Unfortunately, the government continues to embarrass Canada on the world stage by refusing to back a drug policy that is evidence-based and in step with our international partners who support the four pillars of prevention, treatment, enforcement and harm reduction.
According to the Canadian Centre on Substance Abuse, harm reduction is “any program, policy or intervention that seeks to reduce or minimize the adverse health and social consequences associated with drug use”. Harm reduction focuses on those policies, programs and interventions that seek to reduce or minimize the adverse health and social consequences of drug use without requiring an individual to discontinue drug use.
As we know, this is a government that favours ideology over evidence. At the WHO international AIDS conference in Mexico City last August, the former health minister shocked the medical and international health communities by saying that he had an ethical objection to harm reduction and therefore could not support it as a policy. Not surprisingly, the reaction from the scientific community was swift and unrelenting. Canada was called an embarrassment, out of step with any rational response, and out of step with the rest of the world.
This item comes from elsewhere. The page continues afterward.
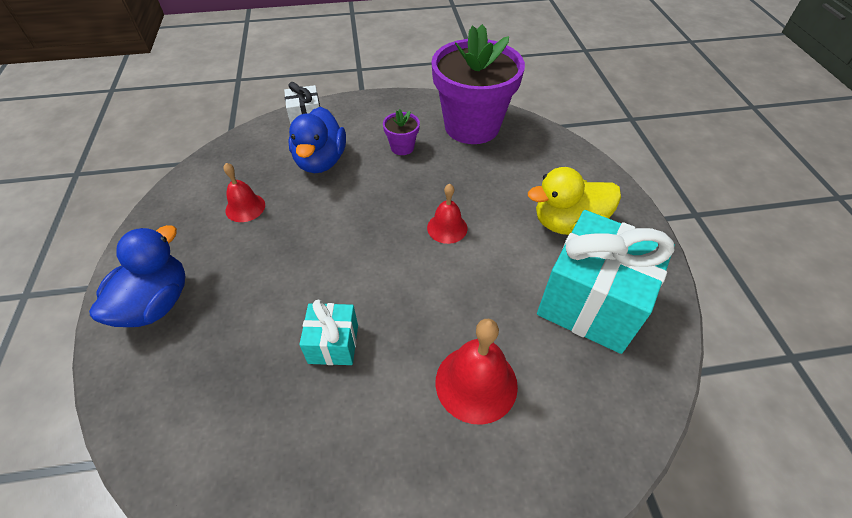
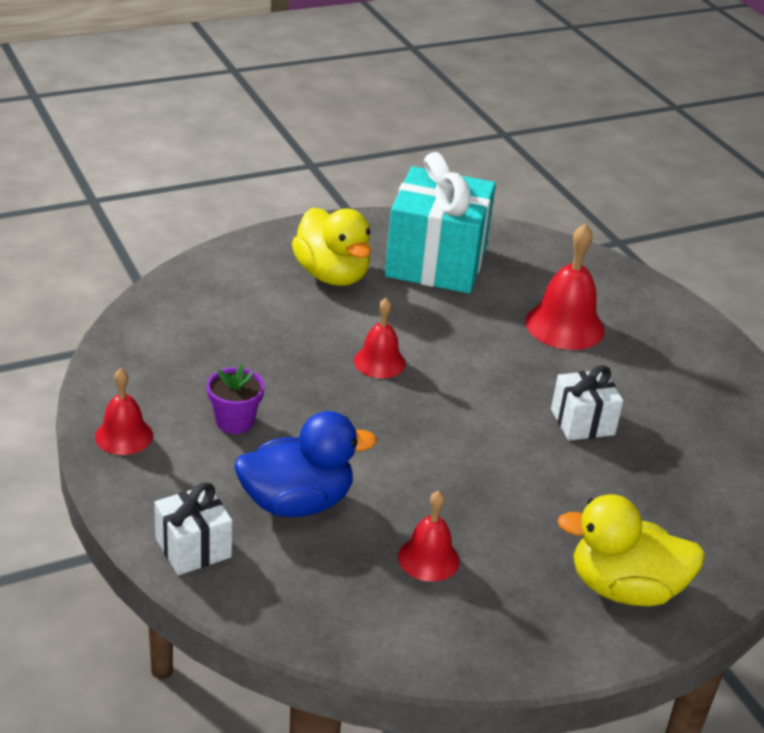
camera: 110 degrees left, 15 degrees down
blue duck [89,225,185,327] -> yellow duck [557,494,705,606]
turquoise gift [299,300,358,365] -> white gift [551,365,623,440]
purple flower pot [431,24,525,144] -> none
none -> red bell [95,368,153,455]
A Toronto Star editorial chastised him for the ideology-over-evidence approach, say that his statements were “vociferous and illogical” and that they fly “in the face of World Health Organization support for such sites as part of a comprehensive approach to reducing HIV and other harms associated with injection drug use”.
At the time, I was compelled to criticize the former minister. Then, at the annual general meeting of the Canadian Medical Association, I was appalled to be sitting in the room as the minister spent his whole annual speech to the doctors of this country chastising them and calling into question their ethics if they participated in these programs of harm reduction.
It is insulting that the minister did not understand that 80% of the Canadian Medical Association members support harm reduction and that evidence shows that harm reduction has positive effects on poor health outcomes associated with drug use. The former president of the CMA, Dr. Brian Day, said:
In rejecting harm reduction as one tool of addiction treatment, the minister is abandoning the most vulnerable members of society.
Harm reduction also lowers the risk of disease transmission and provides education about drug addiction. We have yet to hear from the new Minister of Health on this issue, but I am concerned that as of yet the fourth essential pillar in drug policy is not in action. It is impossible to help someone who is dead.
There are already too many barriers to harm reduction. Individual barriers include the fear of prosecution, inaccurate understanding of the risks, and the fear of lack of confidentiality. Social barriers include the stigma attached to addiction and harm reduction services or cultural beliefs. There are also legal barriers, such as the arrests of harm reduction clients and volunteers. However, the one barrier that we as members of Parliament can work to combat is the political one.
We must give sufficient funding to harm reduction, stop the government from censoring reports that do not back up their backward ideology, and support the evidence-based policies that put the health and safety of Canadians at the forefront.